Wprowadzenie sieci szpitali i ryczałtów miało poprawić sytuację polskiej służby zdrowia. Tak się jednak nie stało. Z roku na rok sytuacja się pogarsza, co uderza przede wszystkim w pacjentów. Kolejki wydłużają się, a zadłużenie szpitali rośnie. Polska pod względem nakładów publicznych na ochronę zdrowia zajmuje trzecie od końca miejsce wśród wszystkich państw europejskich.

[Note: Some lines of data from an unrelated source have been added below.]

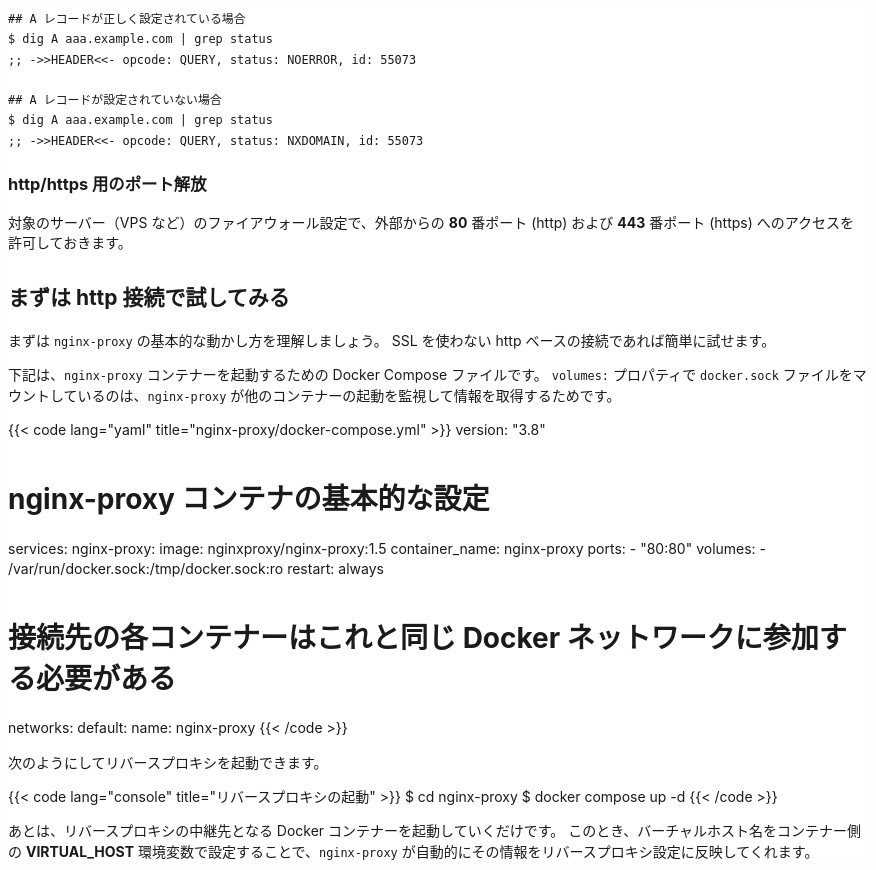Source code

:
 ```console
## A レコードが正しく設定されている場合
$ dig A aaa.example.com | grep status
;; ->>HEADER<<- opcode: QUERY, status: NOERROR, id: 55073

## A レコードが設定されていない場合
$ dig A aaa.example.com | grep status
;; ->>HEADER<<- opcode: QUERY, status: NXDOMAIN, id: 55073
```

### http/https 用のポート解放

対象のサーバー（VPS など）のファイアウォール設定で、外部からの __80__ 番ポート (http) および __443__ 番ポート (https) へのアクセスを許可しておきます。


まずは http 接続で試してみる
----

まずは `nginx-proxy` の基本的な動かし方を理解しましょう。
SSL を使わない http ベースの接続であれば簡単に試せます。

下記は、`nginx-proxy` コンテナーを起動するための Docker Compose ファイルです。
`volumes:` プロパティで `docker.sock` ファイルをマウントしているのは、`nginx-proxy` が他のコンテナーの起動を監視して情報を取得するためです。

{{< code lang="yaml" title="nginx-proxy/docker-compose.yml" >}}
version: "3.8"

# nginx-proxy コンテナの基本的な設定
services:
  nginx-proxy:
    image: nginxproxy/nginx-proxy:1.5
    container_name: nginx-proxy
    ports:
      - "80:80"
    volumes:
      - /var/run/docker.sock:/tmp/docker.sock:ro
    restart: always

# 接続先の各コンテナーはこれと同じ Docker ネットワークに参加する必要がある
networks:
  default:
    name: nginx-proxy
{{< /code >}}

次のようにしてリバースプロキシを起動できます。

{{< code lang="console" title="リバースプロキシの起動" >}}
$ cd nginx-proxy
$ docker compose up -d
{{< /code >}}

あとは、リバースプロキシの中継先となる Docker コンテナーを起動していくだけです。
このとき、バーチャルホスト名をコンテナー側の __VIRTUAL_HOST__ 環境変数で設定することで、`nginx-proxy` が自動的にその情報をリバースプロキシ設定に反映してくれます。
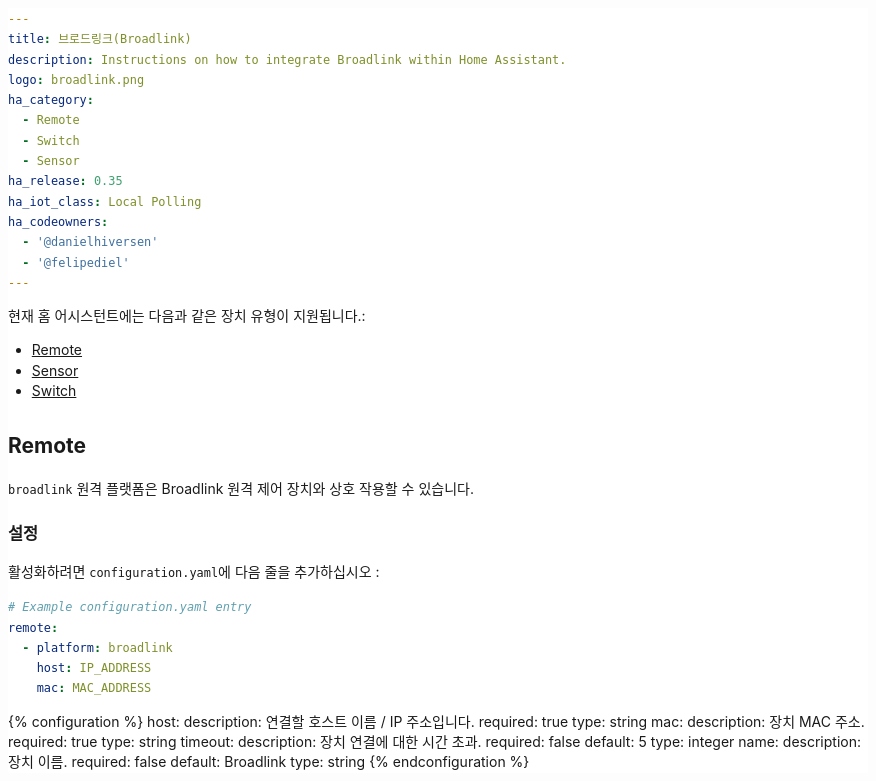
 ```yaml
---
title: 브로드링크(Broadlink)
description: Instructions on how to integrate Broadlink within Home Assistant.
logo: broadlink.png
ha_category:
  - Remote
  - Switch
  - Sensor
ha_release: 0.35
ha_iot_class: Local Polling
ha_codeowners:
  - '@danielhiversen'
  - '@felipediel'
---
```


현재 홈 어시스턴트에는 다음과 같은 장치 유형이 지원됩니다.:

- [Remote](#remote)
- [Sensor](#sensor)
- [Switch](#switch)

<iframe width="690" height="437" src="https://www.youtube.com/embed/CEwuMh80CSA" frameborder="0" allow="accelerometer; autoplay; encrypted-media; gyroscope; picture-in-picture" allowfullscreen></iframe>

## Remote

`broadlink` 원격 플랫폼은 Broadlink 원격 제어 장치와 상호 작용할 수 있습니다.

### 설정

활성화하려면 `configuration.yaml`에 다음 줄을 추가하십시오 :

```yaml
# Example configuration.yaml entry
remote:
  - platform: broadlink
    host: IP_ADDRESS
    mac: MAC_ADDRESS
```

{% configuration %}
host:
  description: 연결할 호스트 이름 / IP 주소입니다.
  required: true
  type: string
mac:
  description: 장치 MAC 주소.
  required: true
  type: string
timeout:
  description: 장치 연결에 대한 시간 초과.
  required: false
  default: 5
  type: integer
name:
  description: 장치 이름.
  required: false
  default: Broadlink
  type: string
{% endconfiguration %}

Wadliwy system finansowania służby zdrowia, zła organizacja opieki zdrowotnej, leczenie naprawcze, a nie prewencyjne, braki kadrowe, wzrost kosztów funkcjonowania placówek, a także zbyt mała liczba programów profilaktycznych – to główne przyczyny problemów.

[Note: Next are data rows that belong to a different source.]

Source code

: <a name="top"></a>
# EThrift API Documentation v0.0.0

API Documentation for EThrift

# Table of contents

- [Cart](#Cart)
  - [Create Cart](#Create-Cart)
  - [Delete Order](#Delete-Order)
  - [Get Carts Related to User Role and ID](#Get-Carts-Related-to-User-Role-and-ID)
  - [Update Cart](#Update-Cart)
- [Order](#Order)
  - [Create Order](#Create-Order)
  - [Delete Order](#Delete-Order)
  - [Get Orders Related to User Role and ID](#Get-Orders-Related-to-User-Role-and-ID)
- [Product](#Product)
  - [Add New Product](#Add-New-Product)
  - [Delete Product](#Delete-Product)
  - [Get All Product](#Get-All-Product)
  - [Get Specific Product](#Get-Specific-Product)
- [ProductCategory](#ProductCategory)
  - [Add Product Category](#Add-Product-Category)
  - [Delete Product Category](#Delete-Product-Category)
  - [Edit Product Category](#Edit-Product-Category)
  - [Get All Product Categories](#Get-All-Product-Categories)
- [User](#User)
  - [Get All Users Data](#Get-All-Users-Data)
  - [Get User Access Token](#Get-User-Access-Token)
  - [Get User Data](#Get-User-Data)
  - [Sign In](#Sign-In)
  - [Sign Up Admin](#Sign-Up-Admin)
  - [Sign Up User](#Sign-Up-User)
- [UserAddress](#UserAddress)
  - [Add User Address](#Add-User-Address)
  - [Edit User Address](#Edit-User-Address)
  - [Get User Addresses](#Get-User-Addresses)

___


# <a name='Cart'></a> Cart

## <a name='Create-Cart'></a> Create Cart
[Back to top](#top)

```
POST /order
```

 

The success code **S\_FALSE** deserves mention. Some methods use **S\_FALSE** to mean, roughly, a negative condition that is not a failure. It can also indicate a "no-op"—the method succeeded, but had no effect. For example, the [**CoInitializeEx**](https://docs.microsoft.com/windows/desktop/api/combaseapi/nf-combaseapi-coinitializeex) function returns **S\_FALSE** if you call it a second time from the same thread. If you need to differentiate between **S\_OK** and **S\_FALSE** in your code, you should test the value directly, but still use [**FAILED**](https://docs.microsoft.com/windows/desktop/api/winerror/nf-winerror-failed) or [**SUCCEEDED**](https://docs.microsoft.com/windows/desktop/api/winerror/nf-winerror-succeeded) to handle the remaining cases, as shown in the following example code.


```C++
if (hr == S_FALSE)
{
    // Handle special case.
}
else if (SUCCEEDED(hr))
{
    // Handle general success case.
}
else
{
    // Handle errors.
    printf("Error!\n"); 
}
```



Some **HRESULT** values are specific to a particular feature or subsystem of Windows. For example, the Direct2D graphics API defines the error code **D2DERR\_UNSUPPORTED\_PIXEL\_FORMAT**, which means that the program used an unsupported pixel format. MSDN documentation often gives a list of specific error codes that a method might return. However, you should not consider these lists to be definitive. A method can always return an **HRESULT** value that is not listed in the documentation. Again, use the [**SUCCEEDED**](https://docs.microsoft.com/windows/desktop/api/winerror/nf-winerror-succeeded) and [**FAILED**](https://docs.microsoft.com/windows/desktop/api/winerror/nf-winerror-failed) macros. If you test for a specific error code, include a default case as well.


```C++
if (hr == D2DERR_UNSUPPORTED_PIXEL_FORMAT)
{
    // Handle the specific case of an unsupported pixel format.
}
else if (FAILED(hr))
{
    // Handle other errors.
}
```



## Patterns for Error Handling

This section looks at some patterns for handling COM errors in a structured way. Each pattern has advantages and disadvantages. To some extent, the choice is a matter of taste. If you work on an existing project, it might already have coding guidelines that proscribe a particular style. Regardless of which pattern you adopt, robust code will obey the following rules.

Ostatnie systemowe zmiany w ochronie zdrowia związane z wprowadzeniem sieci szpitali i ryczałtowego finansowania doprowadziły do zapaści służby zdrowia. Dyrektorzy placówek coraz częściej mają związane ręce. Koszty rosną, a środki finansowe przekazywane przez NFZ w coraz mniejszym zakresie pokrywają rosnące wydatki. W efekcie placówki generują coraz większe straty, które z kolei co roku muszą wyrównywać samorządy. Taka sytuacja prowadzi do ukrytego finansowania świadczeń opieki zdrowotnej przez jednostki samorządu terytorialnego, a zatem kolejnego wyręczania państwa z konstytucyjnego obowiązku. Na tej sytuacji tracą obywatele. Z jednej strony jako pacjenci – czekając w coraz dłuższych kolejkach do specjalistów, a z drugiej – jako mieszkańcy gmin, powiatów i województw, które zamiast przeznaczać podatki na własne zadania, muszą – m.in. ograniczając inwestycje – przeznaczać je na wyręczanie NFZ.
Zbyt mała liczba wyspecjalizowanych lekarzy oznacza, że ci którzy są dostępni na rynku oczekują coraz wyższych wynagrodzeń. Szpital, aby móc funkcjonować i realizować kontrakt z NFZ, musi zgadzać się na te warunki. Drenuje to skromne budżety placówek i pogarsza i tak trudną sytuację finansową powodując powstawanie większych strat i wzrost zobowiązań. Poprawie sytuacji w perspektywie kolejnych lat nie sprzyja niskie zainteresowanie specjalizacjami wśród lekarzy – w przypadku trybu rezydenckiego dotyczyło to m.in. anestezjologii i intensywnej terapii, chirurgii dziecięcej, onkologicznej i ogólnej, chorób wewnętrznych, chorób zakaźnych, medycyny ratunkowej, neonatologii, onkologii klinicznej i geriatrii.
– Działania mające poprawić dostępność do świadczeń np. zniesienie limitów na badania rezonansu magnetycznego i tomografii komputerowej, uwidoczniły brak specjalistów radiologów. Wielu z nich zrezygnowało z pracy w szpitalach na rzecz niepublicznych placówek. Wobec tego dostępność do badań wykonywanych w publicznych szpitalach nie uległa poprawie – podkreślił dyrektor Międzyleskiego Szpitala Specjalistycznego w Warszawie, Jarosław Rosłon.
Problem braku kadr dotyczy także szpitali psychiatrycznych. – Już dziś powinniśmy przygotować się do wdrożenia w 2021 roku wyśrubowanych norm pielęgniarskich, jednak nie jest to możliwe przy braku pielęgniarek – ostrzega dyrektor Mazowieckiego Specjalistycznego Centrum Zdrowia im. prof. Jana Mazurkiewicza w Pruszkowie Wojciech Legawiec.
Aby szpital, który zrealizował świadczenia powyżej ryczałtu mógł dostać więcej pieniędzy z NFZ, musiałyby zostać zmienione przepisy. Mechanizm wzrostu ryczałtu po jego wykonaniu jest tak skonstruowany, że ogranicza szpitalom możliwości przyjmowania i leczenia pacjentów. W praktyce, aby jeden podmiot dostał wyższy ryczałt, inny z tego województwa musiałby go nie wykonać. A zatem zawsze ktoś musi stracić.